■ Data for analysis
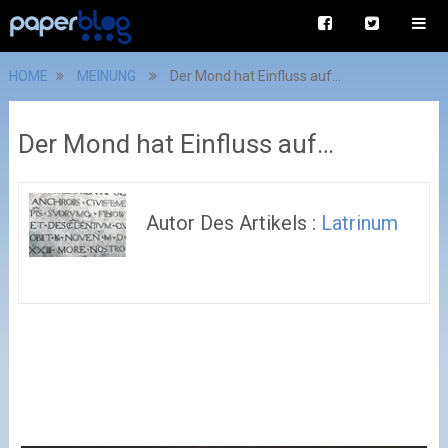
HOME
MEINUNG
Der Mond hat Einfluss auf…
Der Mond hat Einfluss auf…
Autor Des Artikels :
Latrinum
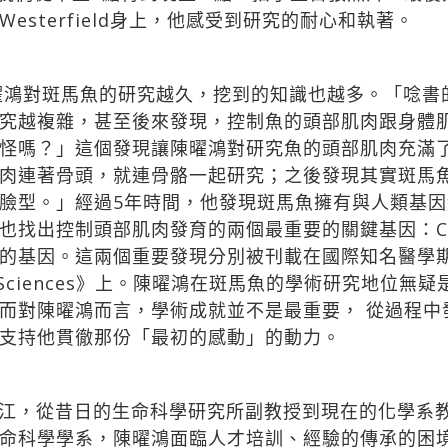
sterfield身上，他感受到研究的耐心和執著。
陳曜鴻對斑馬魚的研究越久，挖到的知識也越多。「唸
究越複雜，甚至後來發現，控制魚的頭部肌肉跟身體
怪嗎？」這個發現讓陳曜鴻對研究魚的頭部肌肉充滿
肉連著骨頭，就連骨骼一起研究；之後發現其實斑馬
臉型。」經過5年時間，他發現斑馬魚擁有與人類基因結
出控制頭部肌肉發育的兩個最重要的關鍵基因：Capsu
的基因。這兩個重要發現分別被刊載在國際知名醫學期刊
lar Life Sciences》上。陳曜鴻在斑馬魚的學術研
而對陳曜鴻而言，學術成就並不是最重要， 從過程中
支持他貫徹那份「最初的感動」的動力。
江，從昔日的生命科學研究所副教授到現在的化學系
命科學學系，陳曜鴻面臨人才培訓、經驗的傳承的困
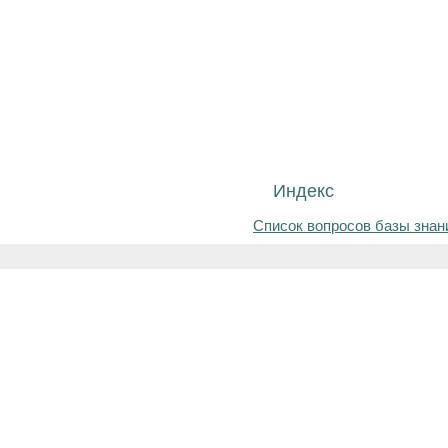
Индекс
Список вопросов базы знан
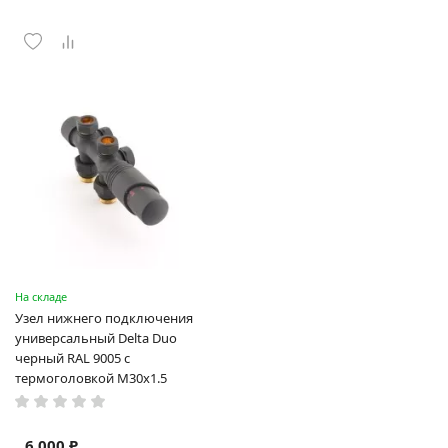
На складе
Узел нижнего подключения
универсальный Delta Duo
черный RAL 9005 с
термоголовкой М30x1.5
6 000 ₽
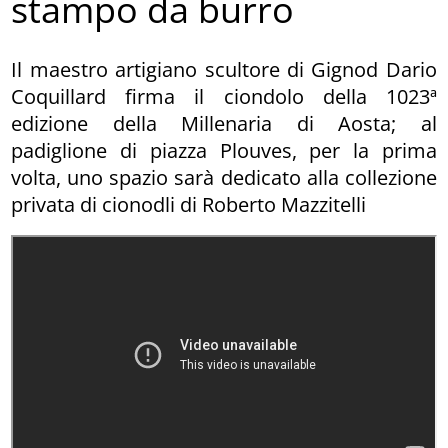
stampo da burro
Il maestro artigiano scultore di Gignod Dario
Coquillard firma il ciondolo della 1023ª
edizione della Millenaria di Aosta; al
padiglione di piazza Plouves, per la prima
volta, uno spazio sarà dedicato alla collezione
privata di cionodli di Roberto Mazzitelli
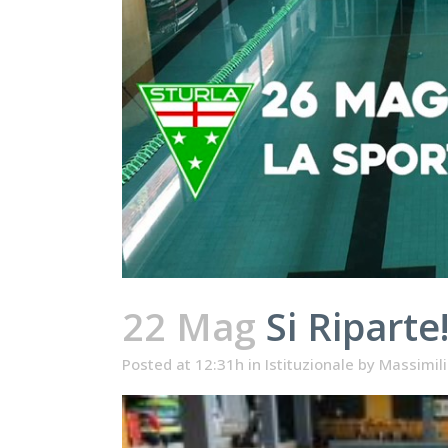
22 Mag
Si Riparte
Posted at 12:31h
in
Istituzionale
by
Massimil
Video
Player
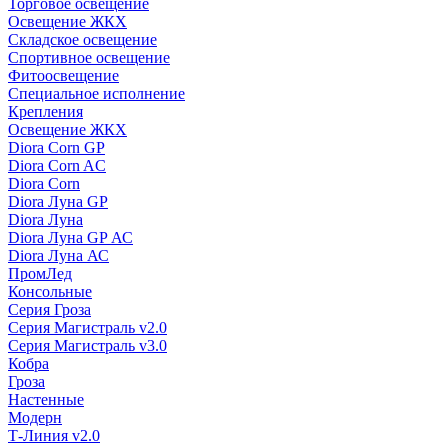
Торговое освещение
Освещение ЖКХ
Складское освещение
Спортивное освещение
Фитоосвещение
Специальное исполнение
Крепления
Освещение ЖКХ
Diora Corn GP
Diora Corn AC
Diora Corn
Diora Луна GP
Diora Луна
Diora Луна GP АС
Diora Луна АС
ПромЛед
Консольные
Серия Гроза
Серия Магистраль v2.0
Серия Магистраль v3.0
Кобра
Гроза
Настенные
Модерн
Т-Линия v2.0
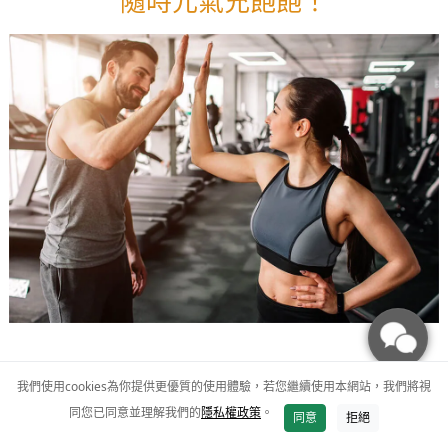
隨時元氣充飽飽！
我們使用cookies為你提供更優質的使用體驗，若您繼續使用本網站，我們將視
「大研 精氣神瑪卡粉包EX」和市面上的馬卡產
同您已同意並理解我們的
隱私權政策
。
品有什麼不同呢？
同意
拒絕
加入購物車
附近哪裡買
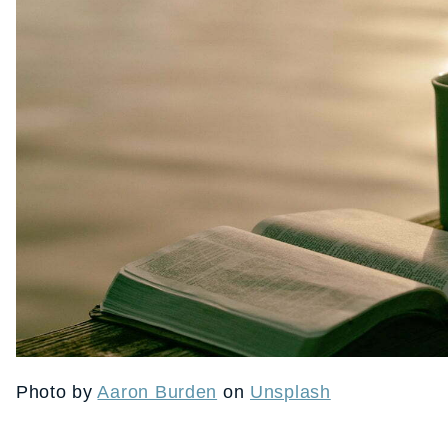
Photo by
Aaron Burden
on
Unsplash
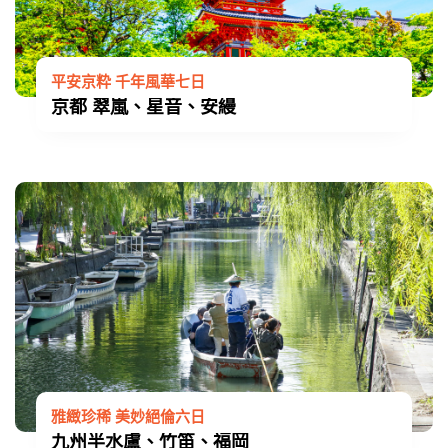
平安京粋 千年風華七日
京都 翠嵐、星音、安縵
雅緻珍稀 美妙絕倫六日
九州半水盧、竹笛、福岡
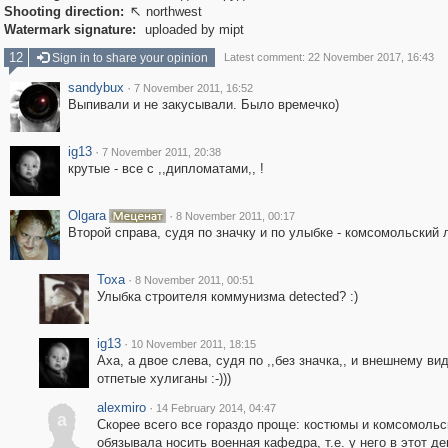
Shooting direction:
northwest

Watermark signature:
uploaded by mipt
12
Sign in to share your opinion
Latest comment: 22 November 2017, 16:43
sandybux
·
7 November 2011, 16:52
Выпивали и не закусывали. Было времечко)
ig13
·
7 November 2011, 20:38
крутые - все с ,,дипломатами,, !
Olgara
·
8 November 2011, 00:17
Второй справа, судя по значку и по улыбке - комсомольский 
Toxa
·
8 November 2011, 00:51
Улыбка строителя коммунизма detected? :)
ig13
·
10 November 2011, 18:15
Аха, а двое слева, судя по ,,без значка,, и внешнему вид
отпетые хулиганы :-)))
alexmiro
·
14 February 2014, 04:47
a
Скорее всего все гораздо проще: костюмы и комсомольс
обязывала носить военная кафедра, т.е. у него в этот де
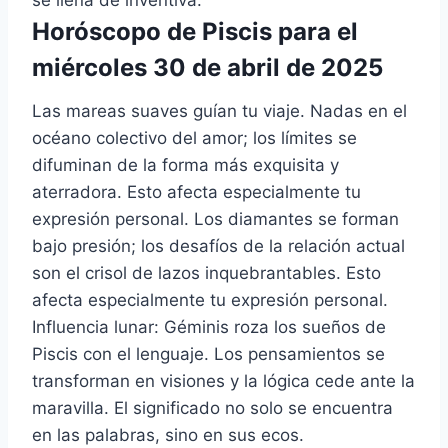
Horóscopo de Piscis para el
miércoles 30 de abril de 2025
Las mareas suaves guían tu viaje. Nadas en el
océano colectivo del amor; los límites se
difuminan de la forma más exquisita y
aterradora. Esto afecta especialmente tu
expresión personal. Los diamantes se forman
bajo presión; los desafíos de la relación actual
son el crisol de lazos inquebrantables. Esto
afecta especialmente tu expresión personal.
Influencia lunar: Géminis roza los sueños de
Piscis con el lenguaje. Los pensamientos se
transforman en visiones y la lógica cede ante la
maravilla. El significado no solo se encuentra
en las palabras, sino en sus ecos.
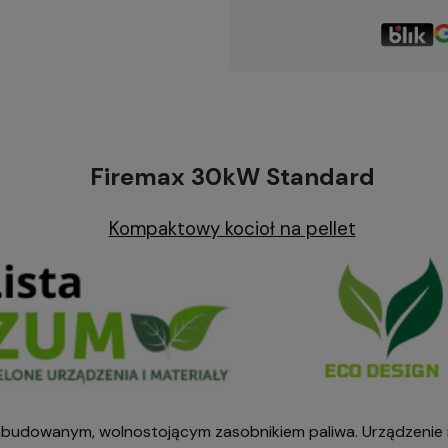
Firemax 30kW Standard
Kompaktowy kocioł na pellet
iezabudowanym, wolnostojącym zasobnikiem paliwa. Urządzeni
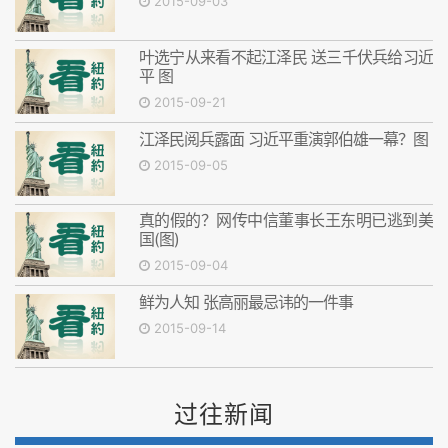
2015-09-03
叶选宁从来看不起江泽民 送三千伏兵给习近
平 图
2015-09-21
江泽民阅兵露面 习近平重演郭伯雄一幕？图
2015-09-05
真的假的？网传中信董事长王东明已逃到美
国(图)
2015-09-04
鲜为人知 张高丽最忌讳的一件事
2015-09-14
过往新闻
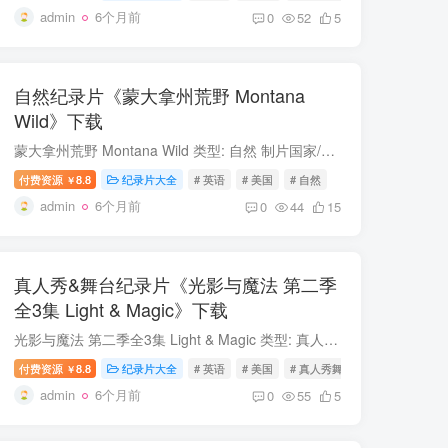
admin
6个月前
0
52
5
自然纪录片《蒙大拿州荒野 Montana
Wild》下载
蒙大拿州荒野 Montana Wild 类型: 自然 制片国家/地区: 美国 语言: 英语 首播: 2018 集数: 6 蒙大拿州荒野 简介 高达 4.000 米的崎岖山脉、茂密的针叶林、冰川、湖泊和河流......说到自然，蒙大...
付费资源
8.8
纪录片大全
# 英语
# 美国
# 自然
￥
admin
6个月前
0
44
15
真人秀&舞台纪录片《光影与魔法 第二季
全3集 Light & Magic》下载
光影与魔法 第二季全3集 Light & Magic 类型: 真人秀&舞台 制片国家/地区: 美国 语言: 英语 首播: 2023 集数: 3 光影与魔法 第二季全3集 简介 又名: 光魔 / 光影与魔法: 电影奇幻之旅 /...
付费资源
8.8
纪录片大全
# 英语
# 美国
# 真人秀舞台
￥
admin
6个月前
0
55
5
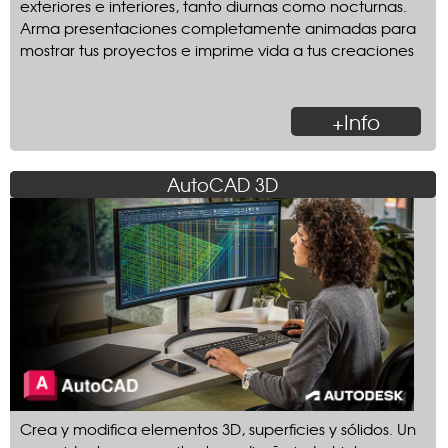
exteriores e interiores, tanto diurnas como nocturnas.
Arma presentaciones completamente animadas para
mostrar tus proyectos e imprime vida a tus creaciones
+Info
AutoCAD 3D
Crea y modifica elementos 3D, superficies y sólidos. Un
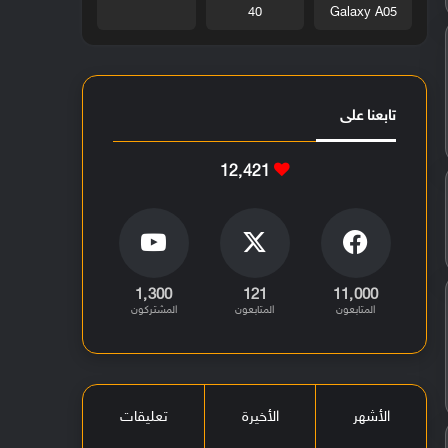
40
Galaxy A05
تابعنا على
12٬421
1٬300
121
11٬000
المتابعون
المتابعون
المشتركون
الأشهر
الأخيرة
تعليقات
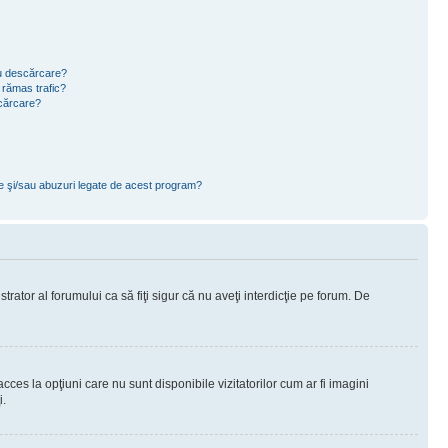
ru descărcare?
 rămas trafic?
scărcare?
ce şi/sau abuzuri legate de acest program?
rator al forumului ca să fiţi sigur că nu aveţi interdicţie pe forum. De
ces la opţiuni care nu sunt disponibile vizitatorilor cum ar fi imagini
i.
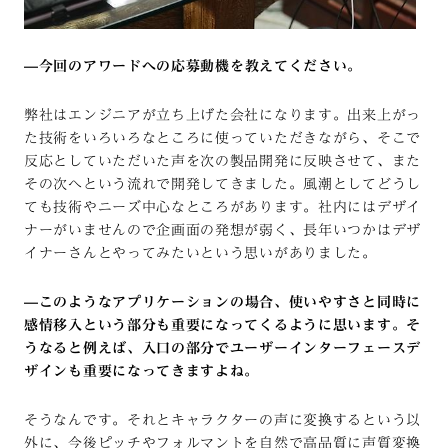
—
今回のアワードへの応募動機を教えてください。
弊社はエンジニアが立ち上げた会社になります。出来上がっ
た技術をいろいろなところに使っていただきながら、そこで
反応としていただいた声を次の製品開発に反映させて、また
その次へという流れで開発してきました。風潮としてどうし
ても技術やニーズ中心なところがあります。社内にはデザイ
ナーがいませんので企画面の発想が弱く、長年いつかはデザ
イナーさんとやってみたいという思いがありました。
—
このようなアプリケーションの場合、使いやすさと同時に
感情移入という部分も重要になってくるように思います。そ
うなると例えば、入口の部分でユーザーインターフェースデ
ザインも重要になってきますよね。
そうなんです。それとキャラクターの声に変換するという以
外に、今後ピッチやフォルマントを自然で高品質に声質変換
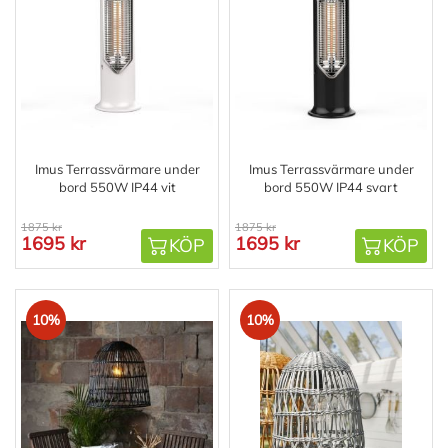
Imus Terrassvärmare under
Imus Terrassvärmare under
bord 550W IP44 vit
bord 550W IP44 svart
1875 kr
1875 kr
1695 kr
1695 kr
KÖP
KÖP
10%
10%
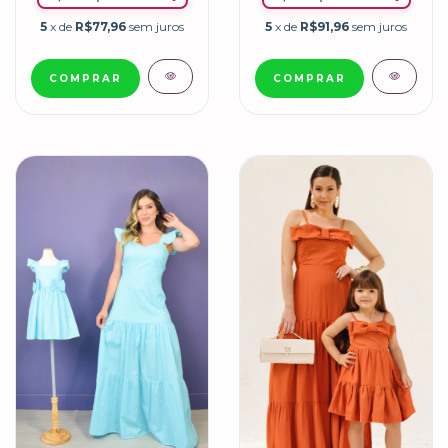
5
x de
R$77,96
sem juros
5
x de
R$91,96
sem juros
COMPRAR
COMPRAR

■ What needs to be done
How many lines in the records above contain the string "光影与魔法"? Reply with the number alone.

■ Task solution
2